Treatment should be initiated with over-the-counter permethrin 1 percent or pyrethrins when resistance to these products is not suspected. Malathion 0.5 percent can be used in people who are 24 months of age or older when resistance to permethrin or pyrethrins is documented or when treatment with these products fails despite correct usage. Other treatments can be considered for people who cannot afford or who wish to avoid pediculicides. Pediatricians and school or public health nurses are skilled in the identification of head lice and will avoid treating patients unnecessarily or falsely identifying “resistance” in the community to a certain product.

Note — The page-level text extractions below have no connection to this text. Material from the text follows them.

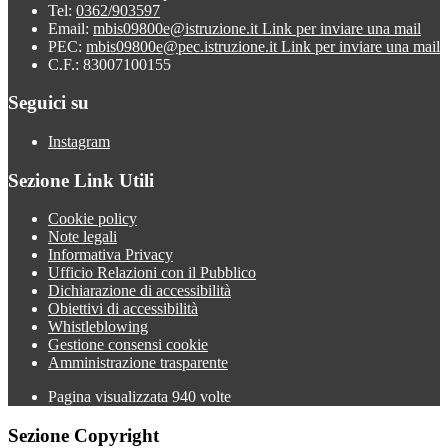
Tel:
0362/903597
Email:
mbis09800e@istruzione.it
Link per inviare una mail
PEC:
mbis09800e@pec.istruzione.it
Link per inviare una mail
C.F.: 83007100155
Seguici su
Instagram
Sezione Link Utili
Cookie policy
Note legali
Informativa Privacy
Ufficio Relazioni con il Pubblico
Dichiarazione di accessibilità
Obiettivi di accessibilità
Whistleblowing
Gestione consensi cookie
Amministrazione trasparente
Pagina visualizzata
940
volte
Sezione Copyright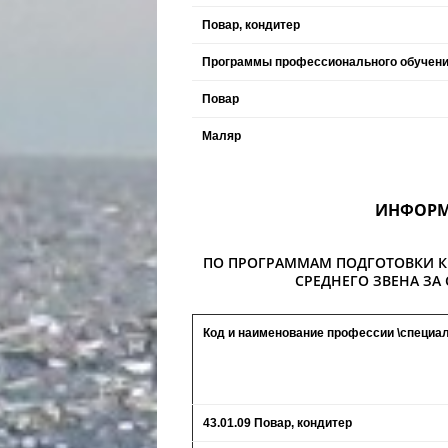
Повар, кондитер
Программы профессионального обучения
Повар
Маляр
ИНФОРМ
ПО ПРОГРАММАМ ПОДГОТОВКИ 
СРЕДНЕГО ЗВЕНА ЗА
Код и наименование профессии \специа
43.01.09 Повар, кондитер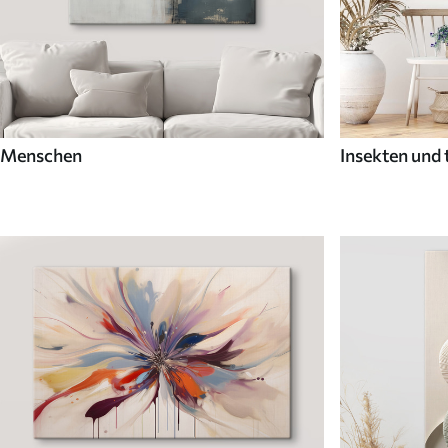
Menschen
Insekten und 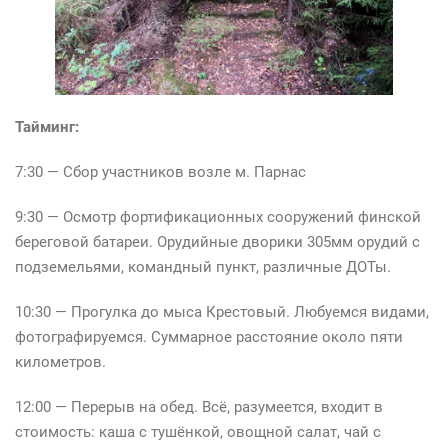
Тайминг:
7:30 — Сбор участников возле м. Парнас
9:30 — Осмотр фортификационных сооружений финской
береговой батареи. Орудийные дворики 305мм орудий с
подземельями, командный пункт, различные ДОТы.
10:30 — Прогулка до мыса Крестовый. Любуемся видами,
фотографируемся. Суммарное расстояние около пяти
километров.
12:00 — Перерыв на обед. Всё, разумеется, входит в
стоимость: каша с тушёнкой, овощной салат, чай с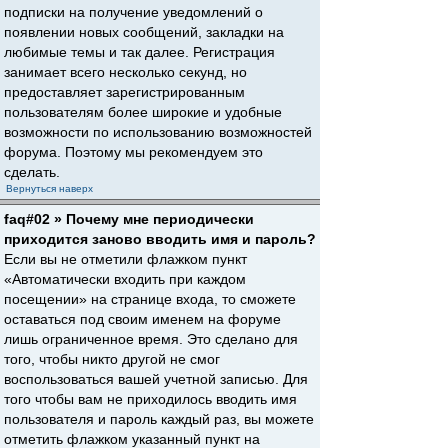
подписки на получение уведомлений о
появлении новых сообщений, закладки на
любимые темы и так далее. Регистрация
занимает всего несколько секунд, но
предоставляет зарегистрированным
пользователям более широкие и удобные
возможности по использованию возможностей
форума. Поэтому мы рекомендуем это
сделать.
Вернуться наверх
faq#02 » Почему мне периодически
приходится заново вводить имя и пароль?
Если вы не отметили флажком пункт
«Автоматически входить при каждом
посещении» на странице входа, то сможете
оставаться под своим именем на форуме
лишь ограниченное время. Это сделано для
того, чтобы никто другой не смог
воспользоваться вашей учетной записью. Для
того чтобы вам не приходилось вводить имя
пользователя и пароль каждый раз, вы можете
отметить флажком указанный пункт на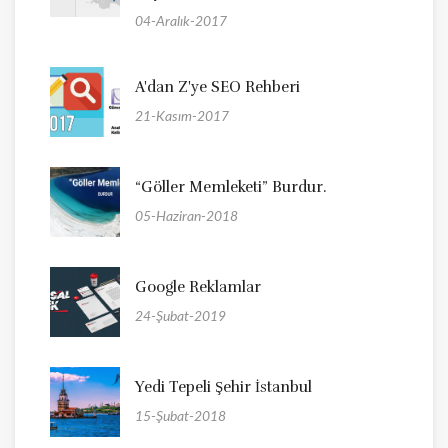
04-Aralık-2017
A'dan Z'ye SEO Rehberi
21-Kasım-2017
“Göller Memleketi” Burdur.
05-Haziran-2018
Google Reklamlar
24-Şubat-2019
Yedi Tepeli Şehir İstanbul
15-Şubat-2018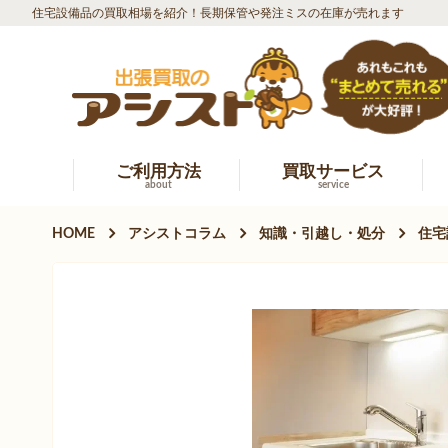
住宅設備品の買取相場を紹介！長期保管や発注ミスの在庫が売れます
ご利用方法
買取サービス
about
service
HOME
アシストコラム
知識・引越し・処分
住宅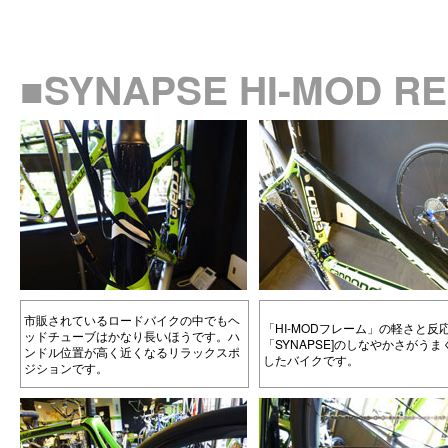
■SYNAPSE HI-MOD
市販されているロードバイクの中でもヘ
「HI-MODフレーム」の軽さと反
ッドチューブはかなり長いほうです。ハ
「SYNAPSE]のしなやかさがうま
ンドル位置が高く近くなるリラックスポ
したバイクです。
ジションです。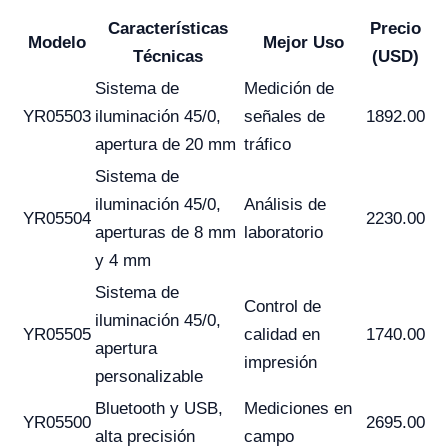
Características
Precio
Modelo
Mejor Uso
Técnicas
(USD)
Sistema de
Medición de
YR05503
iluminación 45/0,
señales de
1892.00
apertura de 20 mm
tráfico
Sistema de
iluminación 45/0,
Análisis de
YR05504
2230.00
aperturas de 8 mm
laboratorio
y 4 mm
Sistema de
Control de
iluminación 45/0,
YR05505
calidad en
1740.00
apertura
impresión
personalizable
Bluetooth y USB,
Mediciones en
YR05500
2695.00
alta precisión
campo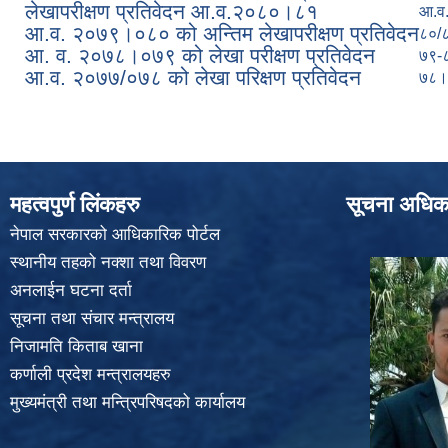
लेखापरीक्षण प्रतिवेदन आ.व.२०८०।८१
आ.व
आ.व. २०७९।०८० को अन्तिम लेखापरीक्षण प्रतिवेदन
८०/
आ. व. २०७८।०७९ को लेखा परीक्षण प्रतिवेदन
७९-
आ.व. २०७७/०७८ को लेखा परिक्षण प्रतिवेदन
७८।
महत्वपुर्ण लिंकहरु
सूचना अधिक
नेपाल सरकारको आधिकारिक पोर्टल
स्थानीय तहको नक्शा तथा विवरण
अनलाईन घटना दर्ता
सूचना तथा संचार मन्त्रालय
निजामति किताब खाना
कर्णाली प्रदेश मन्त्रालयहरु
मुख्यमंत्री तथा मन्त्रिपरिषदको कार्यालय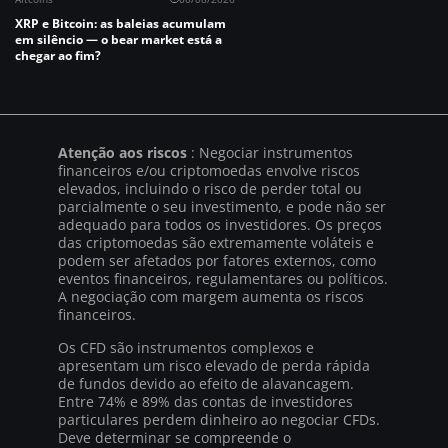
XRP e Bitcoin: as baleias acumulam
em silêncio — o bear market está a
chegar ao fim?
Atenção aos riscos
: Negociar instrumentos
financeiros e/ou criptomoedas envolve riscos
elevados, incluindo o risco de perder total ou
parcialmente o seu investimento, e pode não ser
adequado para todos os investidores. Os preços
das criptomoedas são extremamente voláteis e
podem ser afetados por fatores externos, como
eventos financeiros, regulamentares ou políticos.
A negociação com margem aumenta os riscos
financeiros.
Os CFD são instrumentos complexos e
apresentam um risco elevado de perda rápida
de fundos devido ao efeito de alavancagem.
Entre 74% e 89% das contas de investidores
particulares perdem dinheiro ao negociar CFDs.
Deve determinar se compreende o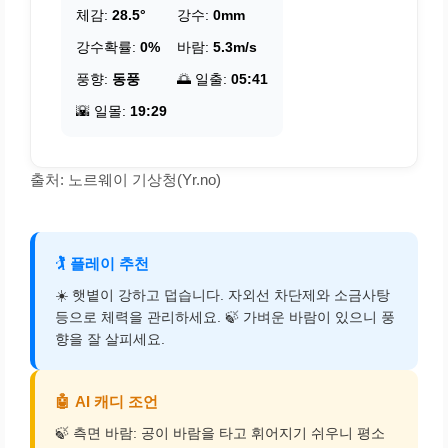
체감:
28.5°
강수:
0mm
강수확률:
0%
바람:
5.3m/s
풍향:
동풍
🌅 일출:
05:41
🌇 일몰:
19:29
출처: 노르웨이 기상청(Yr.no)
🏌️
플레이 추천
☀️ 햇볕이 강하고 덥습니다. 자외선 차단제와 소금사탕
등으로 체력을 관리하세요. 🍃 가벼운 바람이 있으니 풍
향을 잘 살피세요.
🤖
AI 캐디 조언
🍃 측면 바람: 공이 바람을 타고 휘어지기 쉬우니 평소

To prevent the spread of head lice:
• Children will be temporarily excused from school until 24 hours after treatment. Most schools require that children be free of nits before readmission. To ensure effective treatment, check previously treated children for any evidence of new infection daily for 10 days after treatment. Repeat treatment in 7 to 10 days may be necessary.
• Nits can be removed using a fine-toothed comb. (A pet flea comb may work best.) Some commercial products or a weak vinegar and water solution may make removing nits easier. Commercial preparations to remove nits should be made according to the manufacturer’s recommendations to assure the residual activity of the insecticide is not affected.
• Screen all siblings and adult family members for adult lice or nits. Anyone found to be infested should be treated. Simultaneous treatment of all infested family members is necessary to prevent spread back to previously treated children.
• Notify the school if head lice have been found on your child or any member of the household.
• Although head lice are not able to survive off of humans for more than a few days, many persons recommend washing clothes (including hats and scarves) and bedding in very hot water and vacuuming carpets and upholstered furniture in rooms used by the infested person. Combs and hair brushes may be soaked in hot water for at least one hour. Flea bombs and other environmental insecticides are not effective against head lice.
• Children should be taught not to share personal items such as combs, brushes and hats to decrease the risk of head-to-head contact.